* **Page**

Personal information
- Born: December 17, 1982 (age 43) Atlanta, Georgia, U.S.
- Listed height: 6 ft 4 in (1.93 m)
- Listed weight: 319 lb (145 kg)

Career information
- High school: Lone Peak (Highland, Utah)
- College: Utah State
- NFL draft: 2008: 4th round, 110th overall pick

Career history
- Miami Dolphins (2008–2009); Tampa Bay Buccaneers (2009); Philadelphia Eagles (2010)*; Carolina Panthers (2010)*; Denver Broncos (2011)*;
- * Offseason or practice squad member only

Career NFL statistics
- Games played: 1
- Stats at Pro Football Reference

= Shawn Murphy (American football) =

American football player (born 1982)

Shawn Murphy (born December 17, 1982) is an American former professional football player who was a guard in the National Football League (NFL). He played college football for the Utah State Aggies and was selected by the Miami Dolphins in the fourth round of the 2008 NFL draft.

Murphy was also a member of the Tampa Bay Buccaneers, Carolina Panthers, and Denver Broncos. He is the son of former Major League Baseball player Dale Murphy.

* **Listing**

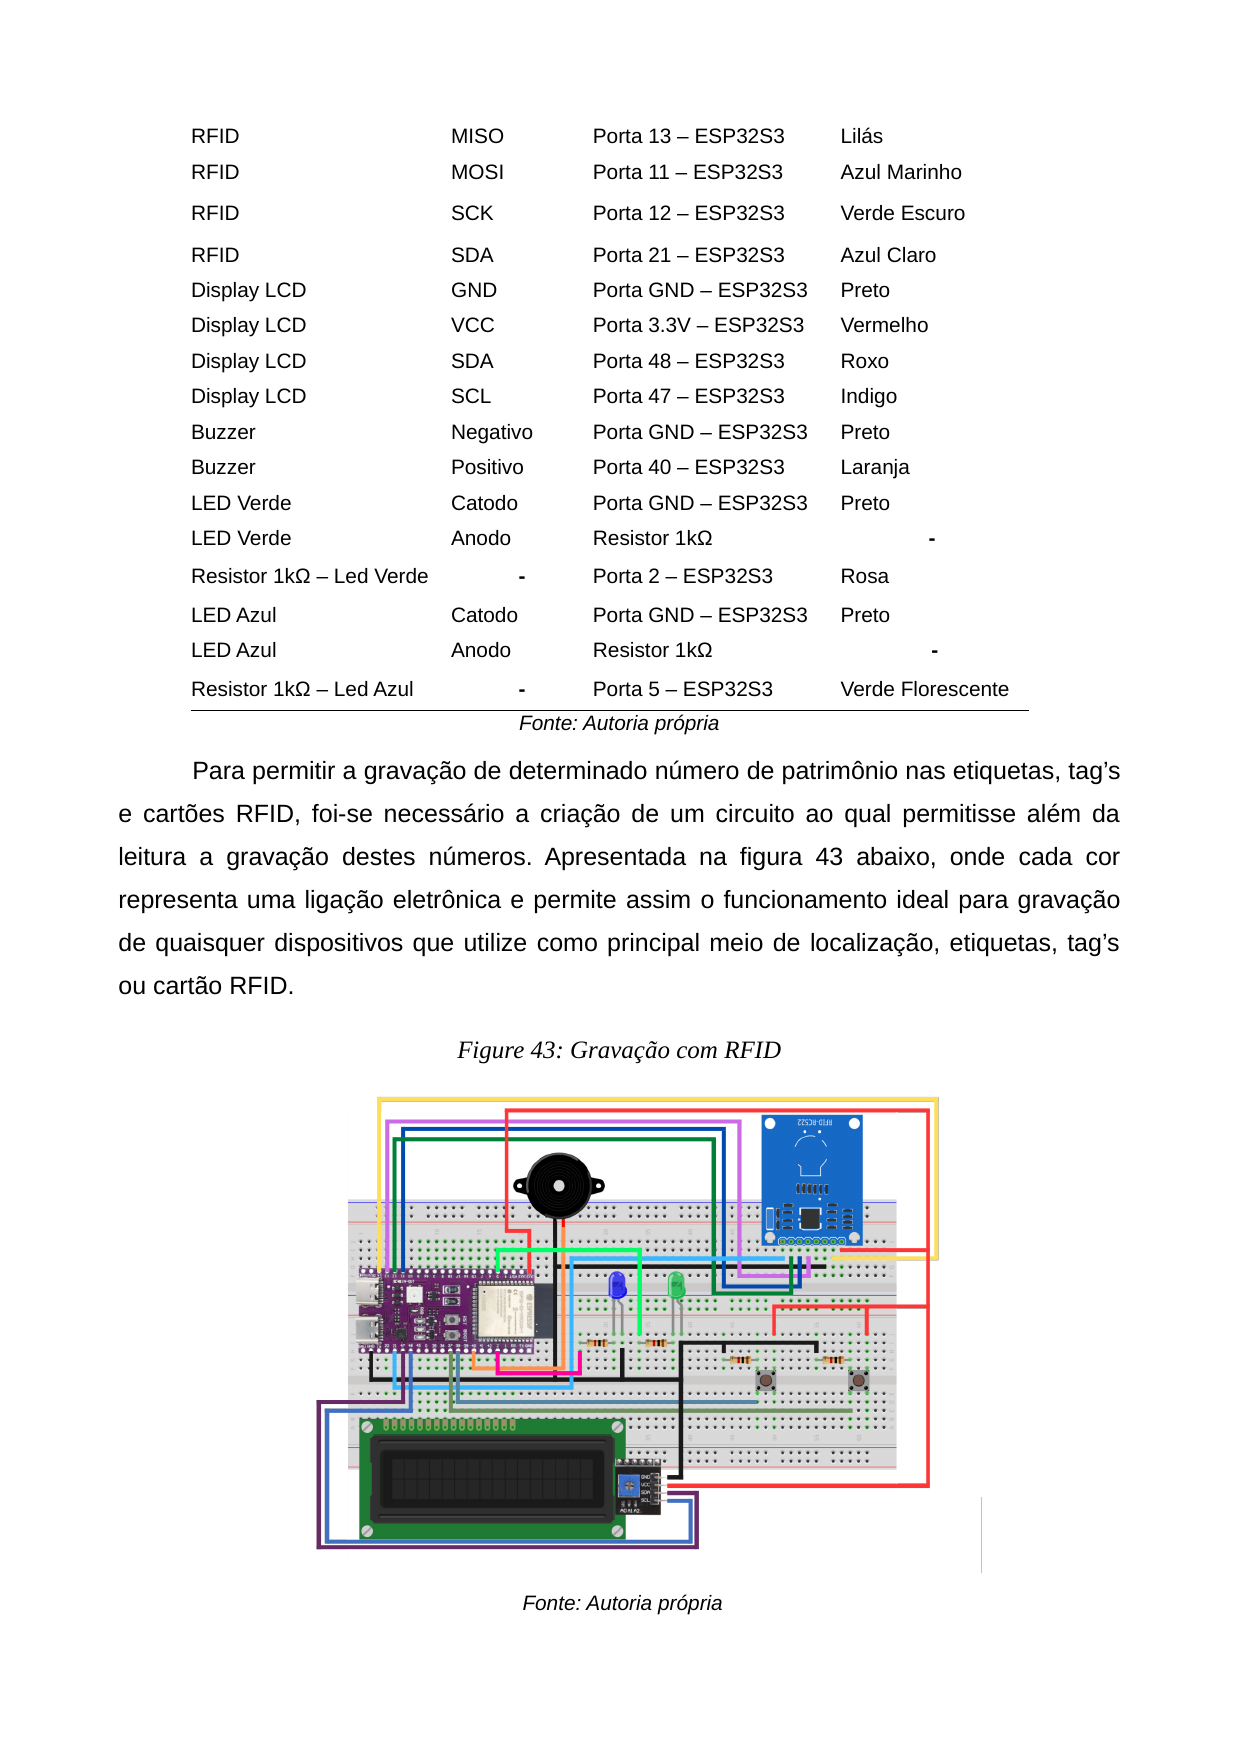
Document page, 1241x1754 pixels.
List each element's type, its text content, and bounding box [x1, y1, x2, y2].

table_cell Porta GND – ESP32S3 [593, 414, 840, 449]
table_cell Porta 12 – ESP32S3 [593, 189, 840, 237]
table_cell Porta 3.3V – ESP32S3 [593, 307, 840, 343]
table_cell Resistor 1kΩ [593, 521, 840, 556]
table_cell - [840, 521, 1029, 556]
table_cell Azul Marinho [840, 154, 1029, 189]
table_cell Display LCD [191, 343, 451, 378]
table_cell Lilás [840, 118, 1029, 154]
text Figure 43: Gravação com RFID [118, 1036, 1122, 1064]
table_cell Vermelho [840, 307, 1029, 343]
table_cell - [451, 556, 593, 597]
table_cell SCL [451, 378, 593, 414]
table_cell Display LCD [191, 272, 451, 307]
table_cell - [451, 668, 593, 709]
table_cell MOSI [451, 154, 593, 189]
table_cell Anodo [451, 632, 593, 668]
table_cell Buzzer [191, 449, 451, 484]
text Para permitir a gravação de determinado número de patrimônio nas etiquetas, tag’s e cartões RFID, foi-se necessário a criação de um circuito ao qual permitisse além da leitura a gravação destes números. Apresentada na figura 43 abaixo, onde cada cor representa uma ligação eletrônica e permite assim o funcionamento ideal para gravação de quaisquer dispositivos que utilize como principal meio de localização, etiquetas, tag’s ou cartão RFID. [118, 756, 1122, 1000]
table_cell Verde Florescente [840, 668, 1029, 709]
table_cell Buzzer [191, 414, 451, 449]
text [118, 1023, 1122, 1036]
table_cell LED Azul [191, 597, 451, 632]
table_cell Porta 47 – ESP32S3 [593, 378, 840, 414]
table_cell Catodo [451, 597, 593, 632]
table_cell Azul Claro [840, 237, 1029, 272]
table_cell Rosa [840, 556, 1029, 597]
table_cell SDA [451, 237, 593, 272]
table_cell LED Verde [191, 485, 451, 521]
table_cell RFID [191, 237, 451, 272]
table_cell Resistor 1kΩ – Led Verde [191, 556, 451, 597]
table_cell SDA [451, 343, 593, 378]
table_cell Verde Escuro [840, 189, 1029, 237]
table_cell Porta 48 – ESP32S3 [593, 343, 840, 378]
table_cell Preto [840, 485, 1029, 521]
table_cell Porta 13 – ESP32S3 [593, 118, 840, 154]
table_cell Positivo [451, 449, 593, 484]
table_cell Roxo [840, 343, 1029, 378]
table_cell RFID [191, 189, 451, 237]
text Fonte: Autoria própria [118, 711, 1122, 735]
table_cell Resistor 1kΩ – Led Azul [191, 668, 451, 709]
table_cell Preto [840, 597, 1029, 632]
table_cell Display LCD [191, 378, 451, 414]
table_cell Resistor 1kΩ [593, 632, 840, 668]
table_cell VCC [451, 307, 593, 343]
picture [168, 1064, 1072, 1573]
table_cell Indigo [840, 378, 1029, 414]
table_cell RFID [191, 118, 451, 154]
table_cell Negativo [451, 414, 593, 449]
table_cell Porta 40 – ESP32S3 [593, 449, 840, 484]
table_cell Porta GND – ESP32S3 [593, 597, 840, 632]
table_cell Preto [840, 414, 1029, 449]
text Fonte: Autoria própria [118, 1064, 1122, 1616]
table_cell Porta GND – ESP32S3 [593, 272, 840, 307]
table_cell Preto [840, 272, 1029, 307]
table_cell Porta GND – ESP32S3 [593, 485, 840, 521]
table_cell - [840, 632, 1029, 668]
table_cell GND [451, 272, 593, 307]
table_cell SCK [451, 189, 593, 237]
table_cell RFID [191, 154, 451, 189]
table_cell Porta 21 – ESP32S3 [593, 237, 840, 272]
table_cell LED Azul [191, 632, 451, 668]
table_cell Laranja [840, 449, 1029, 484]
table_cell Porta 2 – ESP32S3 [593, 556, 840, 597]
table_cell Catodo [451, 485, 593, 521]
table_cell LED Verde [191, 521, 451, 556]
table_cell Porta 11 – ESP32S3 [593, 154, 840, 189]
table_cell Display LCD [191, 307, 451, 343]
table_cell Porta 5 – ESP32S3 [593, 668, 840, 709]
table_cell MISO [451, 118, 593, 154]
table_cell Anodo [451, 521, 593, 556]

* **Required task**
Continue the article on Shawn Murphy, the former NFL guard, starting after its last sentence. The lines are separate material and have no connection to the Shawn Murphy article.

* **Task response**
==College career==
He played one year of college football at Ricks College before going on a two-year Mormon mission in Brazil; on his return, he attended several schools including Dixie State College of Utah before finishing at Utah State University, where he earned academic all-conference honors. As a senior in 2007, he earned one of the top consistency grades of any player at his position in the collegiate ranks. He led all WAC offensive linemen with 137 knockdown blocks while also only allowing one quarterback sack. As a result, he received All-American honorable mention and All-WAC second-team recognition.